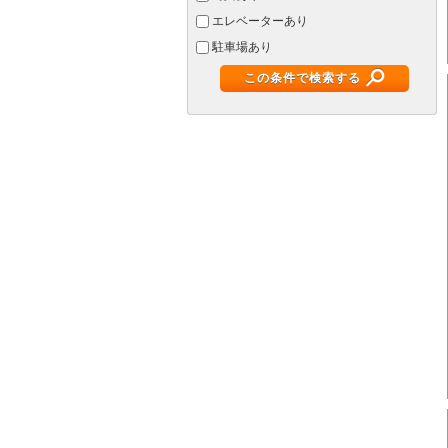
エレベーターあり
駐車場あり
この条件で検索する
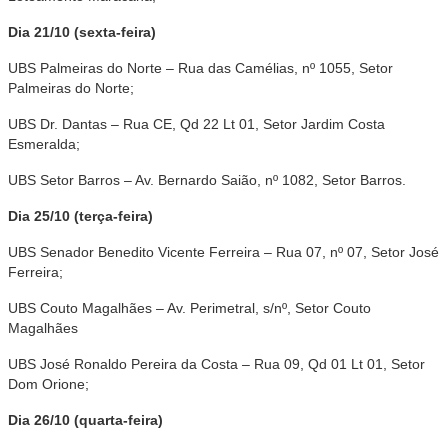
Dia 21/10 (sexta-feira)
UBS Palmeiras do Norte – Rua das Camélias, nº 1055, Setor
Palmeiras do Norte;
UBS Dr. Dantas – Rua CE, Qd 22 Lt 01, Setor Jardim Costa
Esmeralda;
UBS Setor Barros – Av. Bernardo Saião, nº 1082, Setor Barros.
Dia 25/10 (terça-feira)
UBS Senador Benedito Vicente Ferreira – Rua 07, nº 07, Setor José
Ferreira;
UBS Couto Magalhães – Av. Perimetral, s/nº, Setor Couto
Magalhães
UBS José Ronaldo Pereira da Costa – Rua 09, Qd 01 Lt 01, Setor
Dom Orione;
Dia 26/10 (quarta-feira)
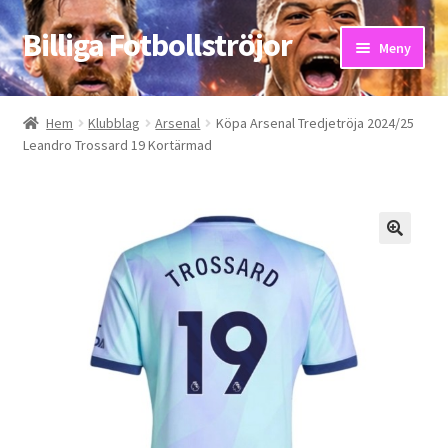
Billiga Fotbollströjor
Hoppa
Hoppa
Meny
till
till
navigering
innehåll
Hem
Hem
Klubblag
Arsenal
Köpa Arsenal Tredjetröja 2024/25
Leandro Trossard 19 Kortärmad
Bloggar
Butik
Kassa
Kontakta oss
Mitt konto
Storleksguiden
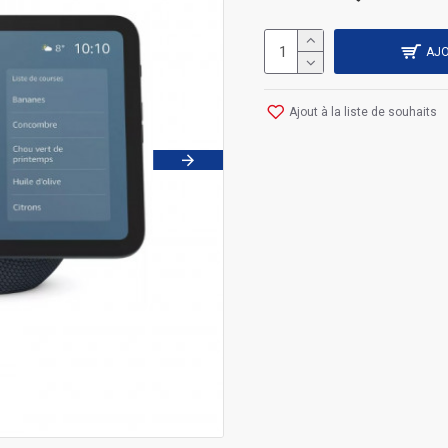
AJO
Ajout à la liste de souhaits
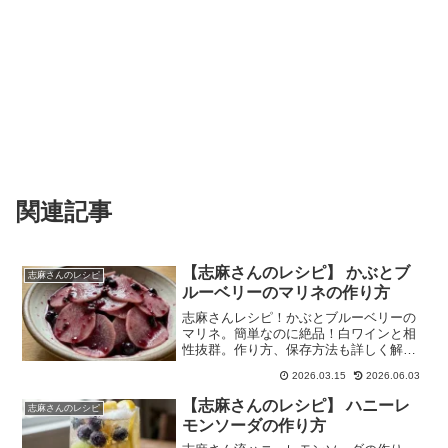
関連記事
【志麻さんのレシピ】 かぶとブ
志麻さんのレシピ
ルーベリーのマリネの作り方
志麻さんレシピ！かぶとブルーベリーの
マリネ。簡単なのに絶品！白ワインと相
性抜群。作り方、保存方法も詳しく解
説。
2026.03.15
2026.06.03
【志麻さんのレシピ】 ハニーレ
志麻さんのレシピ
モンソーダの作り方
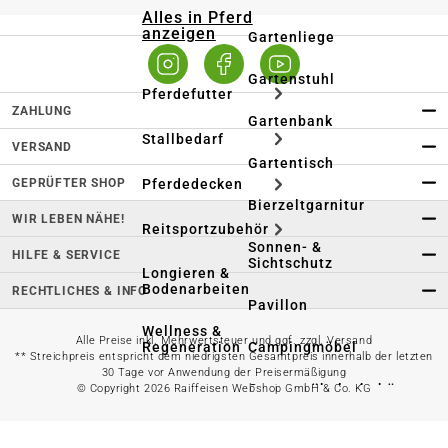
Alles in Pferd
anzeigen
Gartenliege
Gartenstuhl
Pferdefutter
ZAHLUNG
Gartenbank
Stallbedarf
VERSAND
Gartentisch
GEPRÜFTER SHOP
Pferdedecken
Bierzeltgarnitur
WIR LEBEN NÄHE!
Reitsportzubehör
Sonnen- &
HILFE & SERVICE
Sichtschutz
Longieren &
Bodenarbeiten
RECHTLICHES & INFO
Pavillon
Wellness &
Alle Preise inkl. Mehrwertsteuer und ggf. zzgl. Versand
Regeneration
Campingmöbel
** Streichpreis entspricht dem niedrigsten Gesamtpreis innerhalb der letzten
30 Tage vor Anwendung der Preisermäßigung
Gartenmöbelzubehör
© Copyright 2026 Raiffeisen Webshop GmbH & Co. KG
Pferdepflege
Gartendekoration & -
Reitbekleidung
beleuchtung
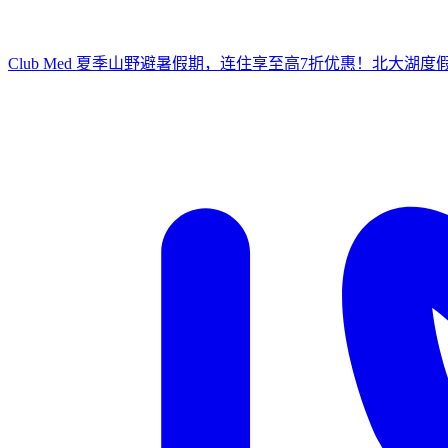
Club Med 夏季山野避暑假期，连住享至高7折优惠！
北大湖度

━━━━━━━━━━━━━━━━━━━━

**What you need to do**
Please set down only the lines from the one containing "GmbH & Co. KG" through the end of the entries, exactly as they stand, both ends included and with no pictures.

**Solved problem**
© Copyright 2026 Raiffeisen Webshop GmbH & Co. KG
Pferdepflege
Gartendekoration & -
Reitbekleidung
beleuchtung
Club Med 夏季山野避暑假期，连住享至高7折优惠！
北大湖度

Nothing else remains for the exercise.